Following the positive data from the phase 2/3 RELATIVITY-047 trial (NCT03470922) and the FDA approval of relatlimab plus nivolumab (Opdualag) for the treatment of adult and pediatric patients who are 12 years or older and who have unresectable or metastatic melanoma in March 2022, the combination may replace single-agent PD-1 blockade, according to Weber.5
RELATIVITY-047 randomly assigned patients with previously untreated, unresectable or metastatic melanoma 1:1 to receive 480 mg of nivolumab once every 4 weeks with or without 160 mg of relatlimab. The combination elicited a median progression-free survival (PFS) of 10.22 months (95% CI, 6.51-14.75) compared with 4.63 months (95% CI, 3.48-6.44) for nivolumab alone (HR, 0.78; 95% CI, 0.64-0.94).6
Additionally, the combination produced a median OS that was NR (95% CI, 34.20-NR) vs 34.10 months (95% CI, 25.23-NR) for nivolumab alone (HR, 0.80; 95% CI, 0.64-1.01; P = .0593).
“TRAEs of grade 3/4 are [approximately] doubled from 11.% [with nivolumab alone] to 21.1% [for relatlimab/nivolumab], and the discontinuation rate goes up [with relatlimab],” Weber said. “So yes, [relatlimab plus nivolumab] is more toxic, but it is still within what I would consider reasonable bounds.”
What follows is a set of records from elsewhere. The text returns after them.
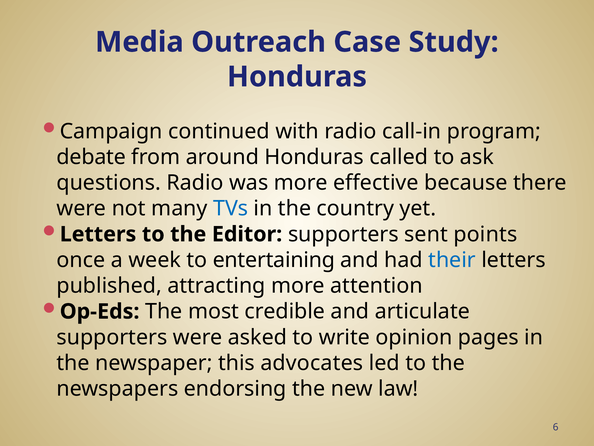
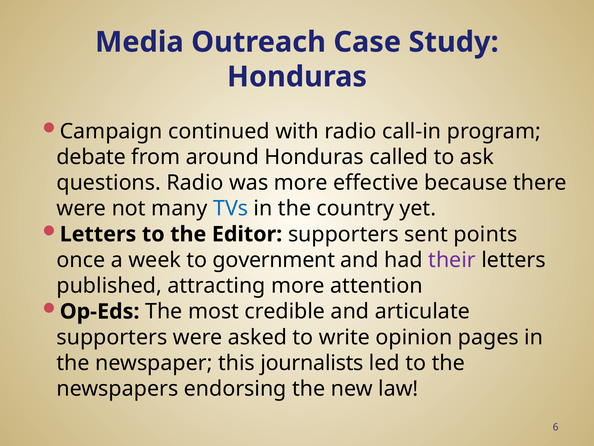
entertaining: entertaining -> government
their colour: blue -> purple
advocates: advocates -> journalists
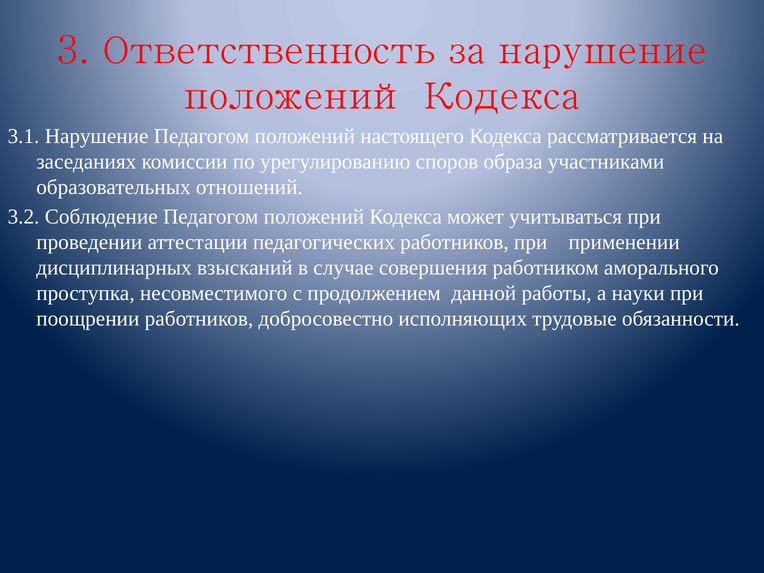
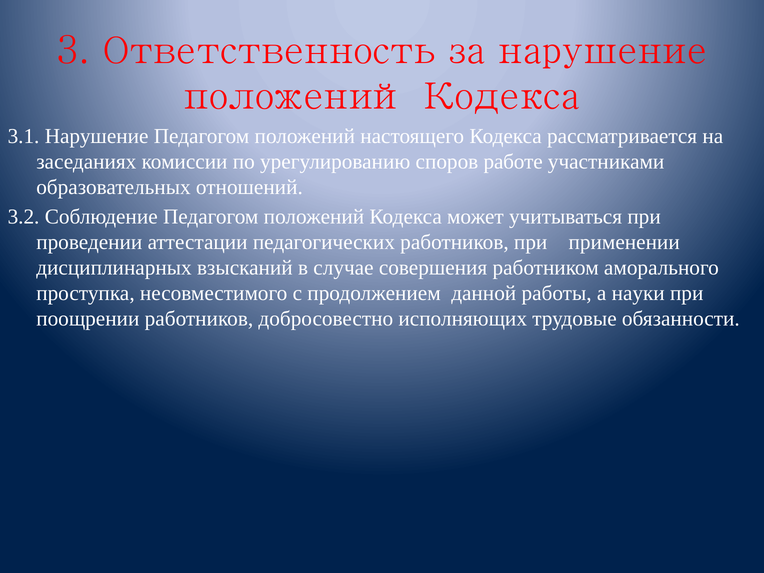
образа: образа -> работе
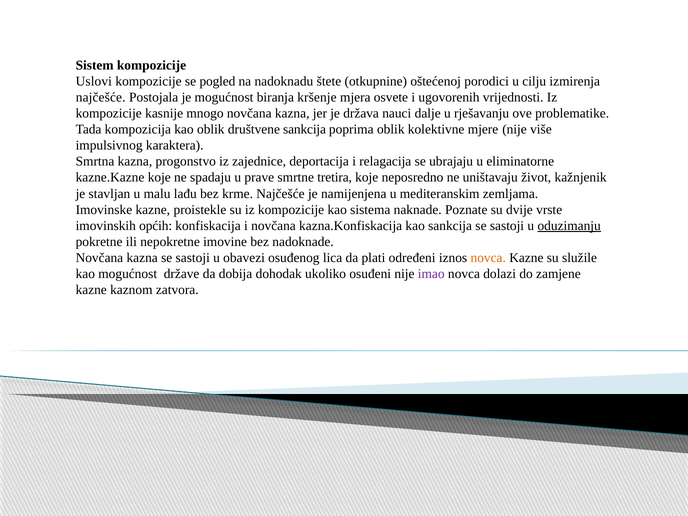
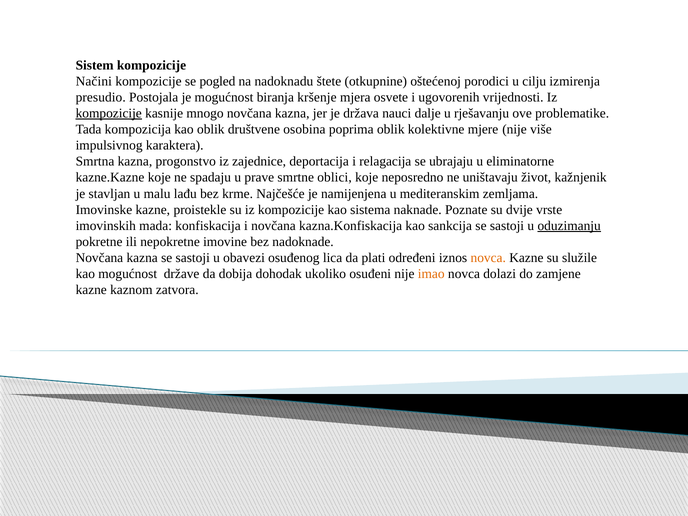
Uslovi: Uslovi -> Načini
najčešće at (101, 97): najčešće -> presudio
kompozicije at (109, 113) underline: none -> present
društvene sankcija: sankcija -> osobina
tretira: tretira -> oblici
općih: općih -> mada
imao colour: purple -> orange
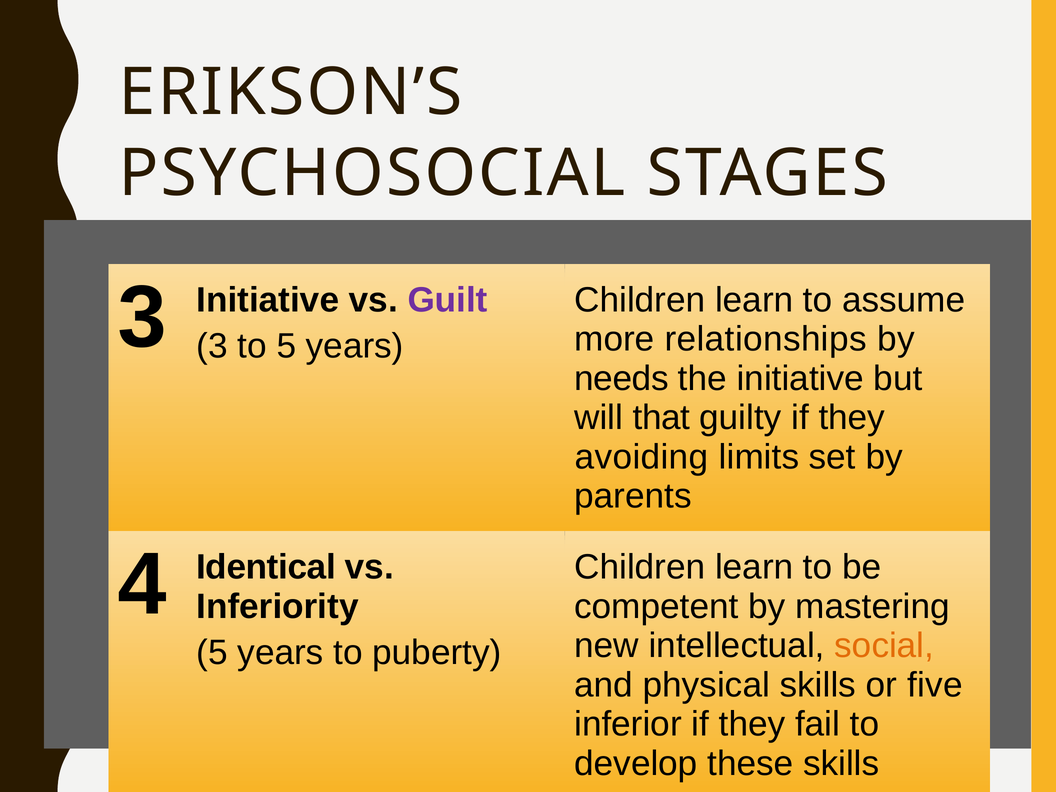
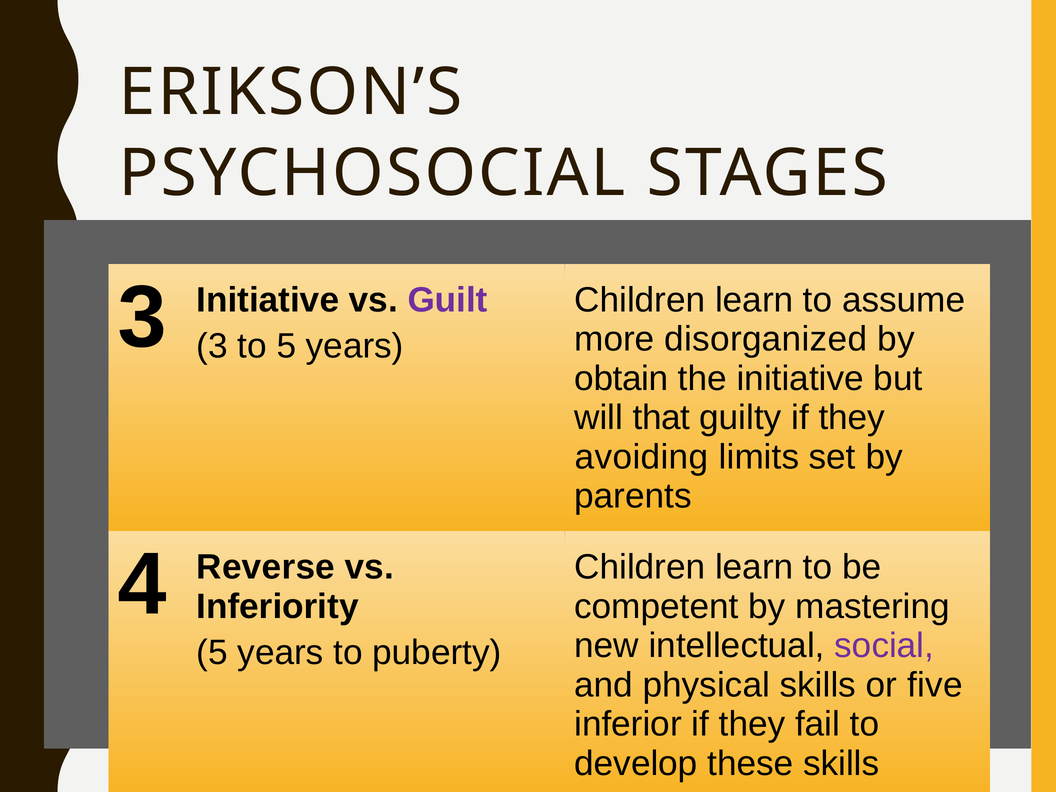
relationships: relationships -> disorganized
needs: needs -> obtain
Identical: Identical -> Reverse
social colour: orange -> purple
Weber pointed to tumor-infiltrating lymphocytes (TILs)as the next possible advancement in the treatment paradigm for metastatic melanoma. Data from the phase 2 C-144-01 trial (NCT02360579) showed that among 62 patients treated with lifileucel (LN-44), 81% experienced a reduction in tumor burden.7
Furthermore, data from the phase 3 M14TIL trial (NCT02278887), which evaluated patients with metastatic melanoma who received no more than 1 prior line of therapy and no prior ipilimumab, showed that those treated with TIL therapy experienced a median PFS of 7.2 months (95% CI, 4.2-13.1) and a 6-month PFS rate of 52.7% (95% CI, 42.9%-64.7%).8 Those given single-agent ipilimumab had a median PFS of 3.1 months (95% CI, 3.0-4.3) and a 6-month PFS rate of 21.4% (95% CI, 14.2%-32.2%).
“This has gone to the FDA. We hope that this will get approved in the next few months, and the survival curve of TIL [therapy] vs ipilimumab is also better, but again, very immature without a real P value,” Weber concluded.